Thank you very much!

elis.byberi · February 22, 2024, 7:46pm

The questions are:

How to rename a file in Python?
How to move a file in Python?

You would get plenty of search results if you try these queries in any search engine.

Rosuav · February 22, 2024, 7:54pm

It sounds like what you’re trying to do is parse HTML files to look for key pieces of information? If that’s the case, I recommend BeautifulSoup - it’s the easiest way to navigate a puddle of tags and find something useful in them.

elis.byberi · February 22, 2024, 8:56pm

I missed the HTML part of the question, as Rosuav pointed out.

You can even use regex to achieve what you want without parsing the HTML file.

Here is an example:

Code

import re

html = '''
<td align="left" valign="middle" class="nav" width="100%">
    <span class="nav">
        <a href="index.php?sid=a6ddafec8f3ed8a0a7cf4f8bf8273cff" class="nav">ONE</a>
        <a href="./index.php" class="nav">TWO</a>&nbsp;&raquo;&nbsp;
        <a href="./viewforum.php" class="nav">THREE</a>
        <a href="./viewtopic.php" class="nav">FOUR</a>
    </span>
</td>
'''

# Use regex to find the specified <a> tag and extract text until <
match = re.search(r'<a\s+href="./viewtopic.php"\s+class="nav">([^<]*)</', html)

# Print the extracted text
if match:
    print(match.group(1))
else:
    print("Pattern not found.")

Rosuav · February 22, 2024, 9:44pm

I advise against that as a matter of course. BS4 isn’t hard to use, just do the job properly.

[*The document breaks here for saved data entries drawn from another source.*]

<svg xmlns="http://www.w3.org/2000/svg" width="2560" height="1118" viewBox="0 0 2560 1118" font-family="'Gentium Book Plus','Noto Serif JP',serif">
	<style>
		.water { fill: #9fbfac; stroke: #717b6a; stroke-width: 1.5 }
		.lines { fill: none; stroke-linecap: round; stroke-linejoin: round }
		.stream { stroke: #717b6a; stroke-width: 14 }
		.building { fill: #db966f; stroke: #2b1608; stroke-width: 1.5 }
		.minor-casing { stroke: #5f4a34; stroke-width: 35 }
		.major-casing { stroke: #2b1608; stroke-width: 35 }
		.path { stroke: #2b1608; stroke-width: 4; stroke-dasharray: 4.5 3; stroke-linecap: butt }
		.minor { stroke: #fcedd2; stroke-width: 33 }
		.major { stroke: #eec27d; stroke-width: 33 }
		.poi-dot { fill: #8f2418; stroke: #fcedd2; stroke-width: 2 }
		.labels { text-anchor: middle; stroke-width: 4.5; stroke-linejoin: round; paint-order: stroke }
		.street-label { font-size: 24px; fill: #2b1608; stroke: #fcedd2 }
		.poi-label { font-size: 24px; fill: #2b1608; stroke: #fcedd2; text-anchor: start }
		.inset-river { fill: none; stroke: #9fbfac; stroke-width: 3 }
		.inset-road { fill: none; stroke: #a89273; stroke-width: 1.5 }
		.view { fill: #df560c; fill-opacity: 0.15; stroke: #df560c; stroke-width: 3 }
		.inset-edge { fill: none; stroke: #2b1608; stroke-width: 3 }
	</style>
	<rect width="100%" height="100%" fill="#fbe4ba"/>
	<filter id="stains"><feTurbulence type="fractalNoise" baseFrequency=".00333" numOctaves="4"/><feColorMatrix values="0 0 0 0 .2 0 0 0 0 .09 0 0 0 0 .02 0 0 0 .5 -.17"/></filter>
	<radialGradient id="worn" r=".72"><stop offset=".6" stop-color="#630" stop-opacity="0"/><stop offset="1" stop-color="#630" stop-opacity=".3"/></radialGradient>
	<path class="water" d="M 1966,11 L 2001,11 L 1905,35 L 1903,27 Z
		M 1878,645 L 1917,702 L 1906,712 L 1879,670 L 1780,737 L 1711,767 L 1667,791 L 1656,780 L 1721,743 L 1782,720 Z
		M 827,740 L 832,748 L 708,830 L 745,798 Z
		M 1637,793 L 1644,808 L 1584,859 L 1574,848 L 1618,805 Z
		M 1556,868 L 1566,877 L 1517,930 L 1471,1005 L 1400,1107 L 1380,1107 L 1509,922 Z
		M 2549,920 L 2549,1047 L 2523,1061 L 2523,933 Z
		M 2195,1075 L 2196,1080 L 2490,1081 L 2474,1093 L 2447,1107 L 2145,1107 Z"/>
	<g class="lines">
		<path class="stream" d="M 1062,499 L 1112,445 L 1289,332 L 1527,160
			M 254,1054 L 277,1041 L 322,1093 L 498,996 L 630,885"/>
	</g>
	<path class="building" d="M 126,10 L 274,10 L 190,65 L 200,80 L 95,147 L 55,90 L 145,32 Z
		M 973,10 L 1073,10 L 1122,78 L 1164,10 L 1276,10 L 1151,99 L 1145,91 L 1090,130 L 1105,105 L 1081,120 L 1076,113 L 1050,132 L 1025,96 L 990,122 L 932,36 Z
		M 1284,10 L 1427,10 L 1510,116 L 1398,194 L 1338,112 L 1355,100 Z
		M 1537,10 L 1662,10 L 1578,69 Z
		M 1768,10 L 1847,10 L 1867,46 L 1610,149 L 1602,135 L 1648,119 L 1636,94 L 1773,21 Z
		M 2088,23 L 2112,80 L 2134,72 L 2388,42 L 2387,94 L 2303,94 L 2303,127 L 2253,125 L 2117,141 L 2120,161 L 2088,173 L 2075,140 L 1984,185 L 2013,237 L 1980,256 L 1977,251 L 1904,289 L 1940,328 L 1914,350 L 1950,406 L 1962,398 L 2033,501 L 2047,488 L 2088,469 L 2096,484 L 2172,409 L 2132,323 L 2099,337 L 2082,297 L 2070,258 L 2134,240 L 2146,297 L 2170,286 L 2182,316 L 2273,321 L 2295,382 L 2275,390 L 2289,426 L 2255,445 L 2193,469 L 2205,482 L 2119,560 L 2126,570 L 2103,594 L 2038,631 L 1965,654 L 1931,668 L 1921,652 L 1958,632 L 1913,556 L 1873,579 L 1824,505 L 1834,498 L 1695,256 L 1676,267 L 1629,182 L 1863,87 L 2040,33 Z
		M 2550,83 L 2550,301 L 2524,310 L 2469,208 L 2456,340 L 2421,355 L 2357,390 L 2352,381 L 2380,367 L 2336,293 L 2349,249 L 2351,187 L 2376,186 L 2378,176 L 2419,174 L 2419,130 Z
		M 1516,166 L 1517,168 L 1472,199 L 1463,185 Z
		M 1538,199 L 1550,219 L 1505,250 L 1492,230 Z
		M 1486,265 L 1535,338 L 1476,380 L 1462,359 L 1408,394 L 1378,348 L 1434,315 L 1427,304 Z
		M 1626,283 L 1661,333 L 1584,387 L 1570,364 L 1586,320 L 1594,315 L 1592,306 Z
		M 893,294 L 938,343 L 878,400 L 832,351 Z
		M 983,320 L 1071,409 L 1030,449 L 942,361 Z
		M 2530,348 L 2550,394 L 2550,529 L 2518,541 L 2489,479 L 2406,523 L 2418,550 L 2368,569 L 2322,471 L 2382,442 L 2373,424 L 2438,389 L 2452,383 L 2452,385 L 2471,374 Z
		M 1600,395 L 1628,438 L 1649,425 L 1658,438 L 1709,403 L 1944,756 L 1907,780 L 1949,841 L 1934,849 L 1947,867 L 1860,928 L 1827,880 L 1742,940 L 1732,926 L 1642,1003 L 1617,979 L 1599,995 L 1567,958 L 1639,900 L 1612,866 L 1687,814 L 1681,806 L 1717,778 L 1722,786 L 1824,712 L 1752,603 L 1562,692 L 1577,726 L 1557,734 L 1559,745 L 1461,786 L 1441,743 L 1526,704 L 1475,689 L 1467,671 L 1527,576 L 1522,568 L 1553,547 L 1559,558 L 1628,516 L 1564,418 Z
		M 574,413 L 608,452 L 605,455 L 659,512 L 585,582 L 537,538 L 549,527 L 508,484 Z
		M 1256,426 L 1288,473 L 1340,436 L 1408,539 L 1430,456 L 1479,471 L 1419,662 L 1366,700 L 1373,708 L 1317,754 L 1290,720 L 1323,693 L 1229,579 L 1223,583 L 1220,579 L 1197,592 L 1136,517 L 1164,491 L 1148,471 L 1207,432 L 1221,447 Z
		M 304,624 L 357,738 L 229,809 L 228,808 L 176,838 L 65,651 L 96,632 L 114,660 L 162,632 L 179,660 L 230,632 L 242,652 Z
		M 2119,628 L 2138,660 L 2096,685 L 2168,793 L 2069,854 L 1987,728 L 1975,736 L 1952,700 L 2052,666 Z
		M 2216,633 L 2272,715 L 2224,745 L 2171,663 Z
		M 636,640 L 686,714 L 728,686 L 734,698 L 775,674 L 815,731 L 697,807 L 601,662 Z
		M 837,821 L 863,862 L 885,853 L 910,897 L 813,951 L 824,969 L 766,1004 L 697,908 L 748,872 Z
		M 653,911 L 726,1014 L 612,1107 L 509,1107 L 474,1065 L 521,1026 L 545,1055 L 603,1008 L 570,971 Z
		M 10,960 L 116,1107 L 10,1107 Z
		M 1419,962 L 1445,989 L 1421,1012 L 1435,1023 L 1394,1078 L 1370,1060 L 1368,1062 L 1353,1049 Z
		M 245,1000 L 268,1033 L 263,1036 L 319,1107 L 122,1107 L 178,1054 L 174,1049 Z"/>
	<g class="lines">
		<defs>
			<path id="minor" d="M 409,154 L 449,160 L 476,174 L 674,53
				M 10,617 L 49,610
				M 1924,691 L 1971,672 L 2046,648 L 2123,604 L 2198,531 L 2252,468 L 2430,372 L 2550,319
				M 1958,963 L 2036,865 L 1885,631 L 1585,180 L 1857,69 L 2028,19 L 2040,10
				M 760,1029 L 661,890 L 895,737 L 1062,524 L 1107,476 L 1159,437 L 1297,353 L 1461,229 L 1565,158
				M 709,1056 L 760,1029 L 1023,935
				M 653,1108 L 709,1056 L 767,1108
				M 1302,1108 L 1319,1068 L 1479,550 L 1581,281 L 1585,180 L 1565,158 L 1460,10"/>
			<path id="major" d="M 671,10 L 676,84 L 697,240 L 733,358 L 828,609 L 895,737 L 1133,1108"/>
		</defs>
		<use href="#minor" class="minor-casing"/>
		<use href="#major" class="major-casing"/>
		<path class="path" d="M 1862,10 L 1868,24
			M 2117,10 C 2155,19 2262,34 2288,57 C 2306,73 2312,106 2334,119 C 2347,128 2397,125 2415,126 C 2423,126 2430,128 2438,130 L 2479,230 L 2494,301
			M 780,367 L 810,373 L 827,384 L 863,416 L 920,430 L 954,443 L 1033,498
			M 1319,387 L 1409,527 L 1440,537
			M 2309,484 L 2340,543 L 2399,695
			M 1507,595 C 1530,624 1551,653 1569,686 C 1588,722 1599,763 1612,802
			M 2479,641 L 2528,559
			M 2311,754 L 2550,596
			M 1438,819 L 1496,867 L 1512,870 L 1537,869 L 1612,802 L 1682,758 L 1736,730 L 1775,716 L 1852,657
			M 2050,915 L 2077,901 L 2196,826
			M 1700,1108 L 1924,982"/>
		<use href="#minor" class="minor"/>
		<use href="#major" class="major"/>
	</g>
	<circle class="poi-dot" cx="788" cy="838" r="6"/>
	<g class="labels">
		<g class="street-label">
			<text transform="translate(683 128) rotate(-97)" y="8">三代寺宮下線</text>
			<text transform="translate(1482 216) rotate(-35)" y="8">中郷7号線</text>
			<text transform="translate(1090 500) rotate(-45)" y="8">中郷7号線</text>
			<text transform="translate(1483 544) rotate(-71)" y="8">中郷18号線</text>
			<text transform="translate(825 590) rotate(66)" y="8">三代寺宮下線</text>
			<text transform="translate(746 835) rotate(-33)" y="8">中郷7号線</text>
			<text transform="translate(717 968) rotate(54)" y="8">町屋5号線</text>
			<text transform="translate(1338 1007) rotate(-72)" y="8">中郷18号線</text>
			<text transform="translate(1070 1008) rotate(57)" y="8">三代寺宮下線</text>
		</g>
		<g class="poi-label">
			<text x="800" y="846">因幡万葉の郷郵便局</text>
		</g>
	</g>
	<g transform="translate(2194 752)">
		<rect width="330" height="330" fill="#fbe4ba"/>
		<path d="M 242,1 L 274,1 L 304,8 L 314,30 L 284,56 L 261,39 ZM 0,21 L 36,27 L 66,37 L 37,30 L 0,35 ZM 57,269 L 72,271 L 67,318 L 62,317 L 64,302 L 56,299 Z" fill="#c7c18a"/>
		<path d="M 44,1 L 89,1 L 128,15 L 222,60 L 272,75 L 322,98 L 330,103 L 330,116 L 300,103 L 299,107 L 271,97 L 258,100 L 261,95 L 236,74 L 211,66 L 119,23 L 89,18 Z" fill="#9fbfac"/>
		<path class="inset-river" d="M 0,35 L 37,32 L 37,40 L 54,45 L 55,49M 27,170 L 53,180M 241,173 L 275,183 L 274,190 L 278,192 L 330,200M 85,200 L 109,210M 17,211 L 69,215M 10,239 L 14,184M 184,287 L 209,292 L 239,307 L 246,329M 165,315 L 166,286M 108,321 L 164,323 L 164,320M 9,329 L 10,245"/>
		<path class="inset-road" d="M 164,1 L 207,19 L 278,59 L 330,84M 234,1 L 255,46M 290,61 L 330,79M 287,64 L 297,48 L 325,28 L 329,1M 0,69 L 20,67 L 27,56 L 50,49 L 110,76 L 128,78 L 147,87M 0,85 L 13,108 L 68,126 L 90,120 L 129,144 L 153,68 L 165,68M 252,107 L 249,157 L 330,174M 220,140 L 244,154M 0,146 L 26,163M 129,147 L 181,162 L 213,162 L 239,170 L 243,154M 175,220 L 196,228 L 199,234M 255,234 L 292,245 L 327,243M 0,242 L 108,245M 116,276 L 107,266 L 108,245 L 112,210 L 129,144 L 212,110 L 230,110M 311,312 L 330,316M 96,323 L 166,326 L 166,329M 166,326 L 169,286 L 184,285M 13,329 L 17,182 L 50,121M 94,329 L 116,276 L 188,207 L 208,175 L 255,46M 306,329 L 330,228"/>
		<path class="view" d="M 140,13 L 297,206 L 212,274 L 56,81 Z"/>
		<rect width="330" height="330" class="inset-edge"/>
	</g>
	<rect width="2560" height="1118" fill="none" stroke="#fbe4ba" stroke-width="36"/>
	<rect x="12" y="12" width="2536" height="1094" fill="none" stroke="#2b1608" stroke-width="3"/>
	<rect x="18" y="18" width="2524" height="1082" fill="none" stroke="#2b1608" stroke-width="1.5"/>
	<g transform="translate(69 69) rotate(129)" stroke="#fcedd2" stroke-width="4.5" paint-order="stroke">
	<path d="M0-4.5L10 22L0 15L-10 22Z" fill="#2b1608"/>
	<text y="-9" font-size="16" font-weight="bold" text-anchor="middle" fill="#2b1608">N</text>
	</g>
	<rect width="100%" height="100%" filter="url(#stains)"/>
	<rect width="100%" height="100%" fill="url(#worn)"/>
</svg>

bschubert · February 23, 2024, 1:26am

Obligatory:

cameron · February 23, 2024, 2:50am

ObXKCD: 208: Regular Expressions - explain xkcd

But I agree, regexps are not for HTML (though I myself have gone down that path). But it can be a quick’n’dirty way to scan a known page for expected content. Still, BS4 (beautifulsoup4 · PyPI) is eady to use and a FAR FAR better tool.